Les expériences correctrices
Des expériences de vie positives ultérieures peuvent modifier profondément les conséquences des expériences douloureuses et traumatiques, voire même modifier leur empreinte. Ces modifications sont le fruit d’expériences nouvelles dans la réalité extérieure et dans l’action. L’issue positive de ces actions (liées à des performances ou à la création de liens affectifs positifs) peut remettre en question des croyances fondamentales négatives sur soi, sur les autres et sur le monde. Il peut s’agir typiquement de réussir quelque chose que l’on s’est donné de faire, de nouer des liens avec quelqu’un de confiance et d’aimant, de s’engager dans un travail thérapeutique.

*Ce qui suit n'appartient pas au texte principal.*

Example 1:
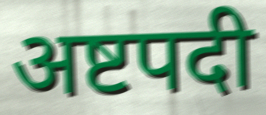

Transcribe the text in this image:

अष्टपदी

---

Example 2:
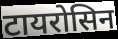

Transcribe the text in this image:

टायरोसिन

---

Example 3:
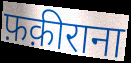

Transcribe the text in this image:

फ़क़ीराना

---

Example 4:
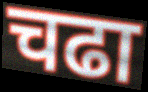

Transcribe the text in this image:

चढा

Ces expériences positives correctrices vont se heurter à des croyances et des expériences douloureuses qui vont résister initialement au changement. Il faudra une certaine persévérance et un intérêt pour comprendre son propre comportement et aller au-delà de la tendance à répéter les mêmes comportements douloureux. Lorsque les croyances dysfonctionnelles et les réactions traumatiques résistent au changement, il est important que la personne qui en souffre reconnaisse cette impuissance, en mesure l’impact sur son état général et demande de l’aide pour dépasser ses symptômes. Il est important d’oser désirer quelque chose de bon pour soi et de s’orienter vers la recherche de moyens adéquats et efficaces.

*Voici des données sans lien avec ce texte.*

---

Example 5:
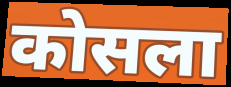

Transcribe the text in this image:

कोसला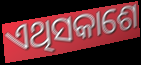
ଏଥିସକାଶେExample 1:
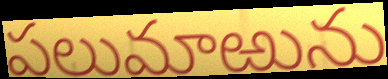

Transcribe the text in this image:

పలుమాఱును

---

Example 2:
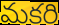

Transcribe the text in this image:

మకరి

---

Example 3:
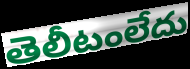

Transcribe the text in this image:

తెలీటంలేదు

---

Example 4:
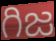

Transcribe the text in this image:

గిజ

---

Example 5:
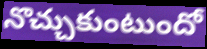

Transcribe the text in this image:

నొచ్చుకుంటుందో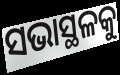
ସଭାସ୍ଥଳକୁ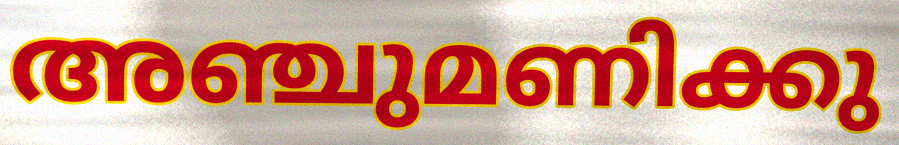
അഞ്ചുമണിക്കു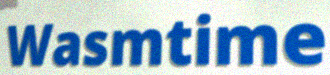
Wasmtime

Justice et processus de réparation
S’il est juste et fondamental que soient poursuivis les auteurs de crimes, l’issue des procès peut être néanmoins décevante pour la victime. Les agressions sexuelles sur mineurs font partie des crimes poursuivis d’office par la justice. La reconnaissance des faits par la justice et par les proches peut jouer un rôle important dans le processus de guérison. Elle rétablit l’ordre des choses, réintègre la victime dans la collectivité et ramène celle-ci à sa propre normalité.
Il faut connaître toutefois deux principes de base dans l’application de la justice qui compliquent souvent l’avènement de ces faits: la présomption d’innocence de l’accusé (le doute profite à l’accusé) et la qualité irréfutable des preuves à apporter.
Ces principes déjouent parfois l’évidence des faits vécus. Ainsi des victimes peuvent être déçues par l’issue d’un procès. Il est fondamental d’avoir conscience que l’application de la loi n’est que partiellement réparatrice, elle peut même dans certains cas être un facteur d’aggravation puisque les preuves sont souvent difficiles à apporter.
Le travail de réhabilitation de soi doit se faire en marge du procès. Un procès peut durer des années. Ces années doivent être utilisées à se soigner et à se projeter dans un avenir meilleur.